> _Text_
The Council for the Affairs of the Province of Quebec, more commonly called the Legislative Council of Quebec (but not to be confused with the later institution with that same name), was an advisory body constituted by section XII of the Quebec Act of 1774. Together with the representative of the Crown (the Governor, Lieutenant-Governor or the temporary Administrator of the province), it acted, between 1774 and 1791, as the legislature of the old Province of Quebec.

> _Data for analysis_
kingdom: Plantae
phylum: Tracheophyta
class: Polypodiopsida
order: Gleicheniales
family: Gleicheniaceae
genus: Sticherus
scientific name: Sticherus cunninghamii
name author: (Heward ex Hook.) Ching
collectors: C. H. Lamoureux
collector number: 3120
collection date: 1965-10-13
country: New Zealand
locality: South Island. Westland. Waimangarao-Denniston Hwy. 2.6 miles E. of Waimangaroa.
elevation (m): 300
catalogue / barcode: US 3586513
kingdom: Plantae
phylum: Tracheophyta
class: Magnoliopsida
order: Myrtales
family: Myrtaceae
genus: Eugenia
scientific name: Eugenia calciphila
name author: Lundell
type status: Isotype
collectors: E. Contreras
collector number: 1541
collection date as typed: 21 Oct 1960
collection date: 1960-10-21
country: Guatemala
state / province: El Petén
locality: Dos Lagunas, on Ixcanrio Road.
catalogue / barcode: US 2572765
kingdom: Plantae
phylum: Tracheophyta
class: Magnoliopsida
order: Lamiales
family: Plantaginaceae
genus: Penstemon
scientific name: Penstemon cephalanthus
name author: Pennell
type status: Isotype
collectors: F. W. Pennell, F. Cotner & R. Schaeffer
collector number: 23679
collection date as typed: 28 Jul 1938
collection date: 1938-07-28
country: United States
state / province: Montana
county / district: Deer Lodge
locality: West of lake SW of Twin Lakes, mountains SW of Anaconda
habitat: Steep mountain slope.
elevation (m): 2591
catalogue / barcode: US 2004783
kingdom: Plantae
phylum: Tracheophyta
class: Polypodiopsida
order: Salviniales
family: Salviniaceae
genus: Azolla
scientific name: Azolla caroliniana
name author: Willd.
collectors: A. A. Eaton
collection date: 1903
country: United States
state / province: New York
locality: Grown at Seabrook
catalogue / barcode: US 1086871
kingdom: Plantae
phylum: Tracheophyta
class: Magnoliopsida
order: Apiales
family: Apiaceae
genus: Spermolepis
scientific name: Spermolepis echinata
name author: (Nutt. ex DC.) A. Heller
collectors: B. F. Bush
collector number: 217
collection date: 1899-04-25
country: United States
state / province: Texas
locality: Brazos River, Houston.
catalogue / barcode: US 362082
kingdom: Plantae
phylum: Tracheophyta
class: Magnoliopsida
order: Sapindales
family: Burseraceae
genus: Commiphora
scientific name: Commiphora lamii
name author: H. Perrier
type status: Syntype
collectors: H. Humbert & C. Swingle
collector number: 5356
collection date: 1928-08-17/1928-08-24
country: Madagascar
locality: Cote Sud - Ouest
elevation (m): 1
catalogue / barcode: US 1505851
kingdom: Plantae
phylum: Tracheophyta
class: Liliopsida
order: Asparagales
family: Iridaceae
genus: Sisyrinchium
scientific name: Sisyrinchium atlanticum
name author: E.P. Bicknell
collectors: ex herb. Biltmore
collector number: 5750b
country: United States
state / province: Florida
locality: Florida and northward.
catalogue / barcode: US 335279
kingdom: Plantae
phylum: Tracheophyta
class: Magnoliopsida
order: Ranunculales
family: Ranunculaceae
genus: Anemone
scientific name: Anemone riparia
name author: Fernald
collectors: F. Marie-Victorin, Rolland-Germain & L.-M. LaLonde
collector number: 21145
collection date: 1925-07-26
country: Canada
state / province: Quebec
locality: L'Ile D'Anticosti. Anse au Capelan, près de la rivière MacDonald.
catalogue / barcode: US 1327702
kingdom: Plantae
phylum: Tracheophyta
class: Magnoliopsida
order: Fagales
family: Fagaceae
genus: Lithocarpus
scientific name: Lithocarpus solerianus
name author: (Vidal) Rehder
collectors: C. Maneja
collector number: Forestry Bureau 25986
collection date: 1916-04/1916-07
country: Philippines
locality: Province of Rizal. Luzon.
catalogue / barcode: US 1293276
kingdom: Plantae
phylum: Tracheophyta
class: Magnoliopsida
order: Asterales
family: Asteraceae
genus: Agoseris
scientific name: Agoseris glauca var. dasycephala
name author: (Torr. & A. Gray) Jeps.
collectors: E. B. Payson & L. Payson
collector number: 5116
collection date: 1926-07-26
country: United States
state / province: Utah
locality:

> _Problem description_
Answer these questions using the text on the Legislative Council of Quebec:
1. Which section of which act constituted the council?
2. Between which years did it act as a legislature?
3. Whose representative did it act together with?
The entries aren't needed for this task.

> _Solution to this problem_
1. Section XII of the Quebec Act of 1774.
2. Between 1774 and 1791.
3. The representative of the Crown.